Cody Makarevitz is the man behind CoMak Tiny Homes from Lancaster, Pennsylvania. He declares himself a longtime fan of tinies, though he’s not particularly interested in the majority being built these days. They are massive in size, despite their name and, more importantly, they cost more than an actual house on land.

With this in mind, Makarevitz set out to create his own tiny and, in the process, he tells New Atlas, prove that a tiny home can still be cozy, elegant, and quite sufficient despite the small footprint. And make no mistake about it, The Mountain is tiny with a capital T.

Made from an old mobile hunting cabin (hence its ironic moniker), The Mountain sits on a small double-axle trailer and offers a living space of just 150 square feet (13.95 square meters). It’s very compact but, despite this, it doesn’t feel stuffed or lacking in creature comforts. That’s because Makarevitz made sure to allow as much natural light in as possible and used certain gimmicks, like wall-mounted mirrors and hidden storage, to create the impression of more space.

The Mountain also has sliding doors at the rear, in what would be the living room, and they open all the way to the exterior. In good weather, you can simply slide them open, and you’re effectively blurring the line between interior space, such as it is, and the great outdoors. Otherwise, plenty of glazing will help maximize available space.
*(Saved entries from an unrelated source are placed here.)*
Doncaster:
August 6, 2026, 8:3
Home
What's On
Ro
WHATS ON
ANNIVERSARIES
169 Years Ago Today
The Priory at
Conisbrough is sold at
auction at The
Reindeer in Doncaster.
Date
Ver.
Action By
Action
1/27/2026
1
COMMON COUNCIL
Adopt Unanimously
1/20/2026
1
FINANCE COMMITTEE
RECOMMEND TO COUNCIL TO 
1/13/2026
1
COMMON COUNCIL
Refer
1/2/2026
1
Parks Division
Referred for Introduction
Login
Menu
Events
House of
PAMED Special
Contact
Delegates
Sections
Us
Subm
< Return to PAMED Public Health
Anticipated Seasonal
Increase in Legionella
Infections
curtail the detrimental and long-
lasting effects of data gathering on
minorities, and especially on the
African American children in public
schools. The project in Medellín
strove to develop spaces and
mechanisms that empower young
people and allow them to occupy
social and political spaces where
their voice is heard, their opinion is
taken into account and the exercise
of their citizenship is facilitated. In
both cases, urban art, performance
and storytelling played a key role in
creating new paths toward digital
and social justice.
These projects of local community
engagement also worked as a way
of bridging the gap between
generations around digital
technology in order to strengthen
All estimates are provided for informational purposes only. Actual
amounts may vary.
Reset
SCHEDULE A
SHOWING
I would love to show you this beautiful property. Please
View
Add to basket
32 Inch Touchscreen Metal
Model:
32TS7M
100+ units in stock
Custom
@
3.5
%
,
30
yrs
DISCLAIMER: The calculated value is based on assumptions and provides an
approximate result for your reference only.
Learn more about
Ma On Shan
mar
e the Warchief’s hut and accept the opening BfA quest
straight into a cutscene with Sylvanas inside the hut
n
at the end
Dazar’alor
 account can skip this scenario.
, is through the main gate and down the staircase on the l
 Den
Inside, you get a living room with a wooden bench and one of those rustic swivel chairs with plenty of throw pillows, simply inviting you to relax and unwind after a day’s work. The miniature kitchen is to the right, together with a dining table and seating for two. At the opposite end is the shower, completely encased in cedar and with a skylight that will make you feel like you’re showering outside.
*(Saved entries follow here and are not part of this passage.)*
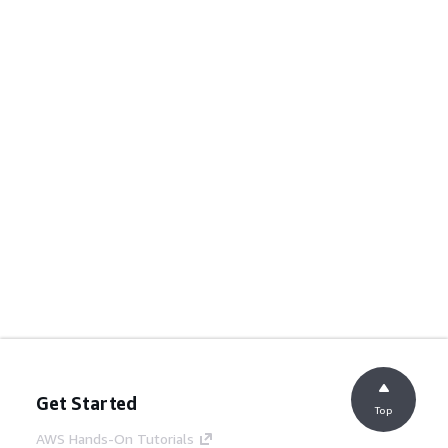
Get Started
Top
AWS Hands-On Tutorials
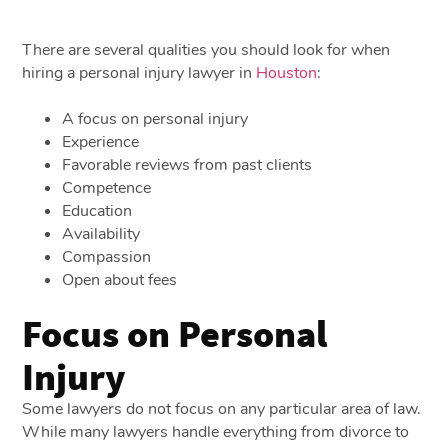
There are several qualities you should look for when
hiring a personal injury lawyer in
Houston
:
A focus on personal injury
Experience
Favorable reviews from past clients
Competence
Education
Availability
Compassion
Open about fees
Focus on Personal
Injury
Some lawyers do not focus on any particular area of law.
While many lawyers handle everything from divorce to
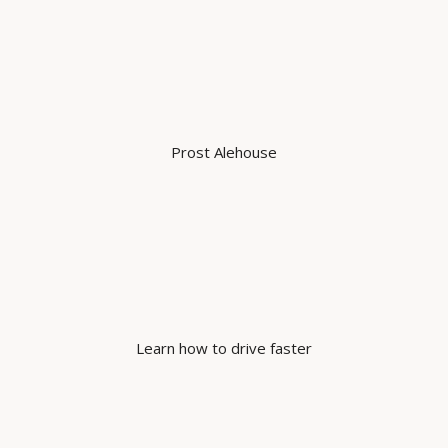
Prost Alehouse
Learn how to drive faster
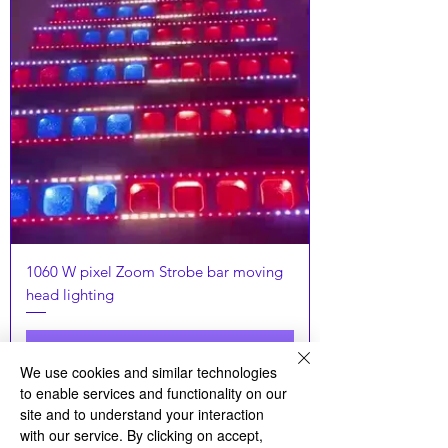
1060 W pixel Zoom Strobe bar moving
head lighting
Связаться с продавцом
We use cookies and similar technologies
to enable services and functionality on our
Latset
site and to understand your interaction
with our service. By clicking on accept,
There is no actual bathroom, so Makarevitz had to get creative for the toilet. It sits behind a privacy curtain right in front of the sink and behind the bar/dining table, which effectively means you have to go potty right there in the kitchen. No one said sacrifices weren’t made when designing a tiny home so… tiny.

The loft includes a king-size mattress and another skylight. The designer and builder tells the same media outlet he’s always loved stargazing and outdoor showers, so this was the perfect chance to bring both of them indoors, for those times when the weather might not allow either.

In addition to the composting toilet, The Mountain comes with a freshwater tank and, while it was not designed with solar panels and off-grid capabilities in mind, it can be retrofitted. It also has a heat pump and water heater and is, at least in theory, suitable for all-season use.

“I wanted to build this model as a contradiction to the extra-large tiny houses I see being made and sold,” Makarevitz explains. “They seem to be getting larger and more expensive each year as the movement grows. I wanted to bring it back to the roots a bit. Tiny for tininess sake.”

Considering his stated mission, The Mountain is a success: he built it for an estimated $20,000, completed it in September last year, and then sold it for $35,000. More importantly, he’s learned enough from the experience to have already started working on version two, which, he says, will be based on a larger trailer so as to add a bit more space to the bathroom.



Editor's note: This article was not sponsored or supported by a third-party.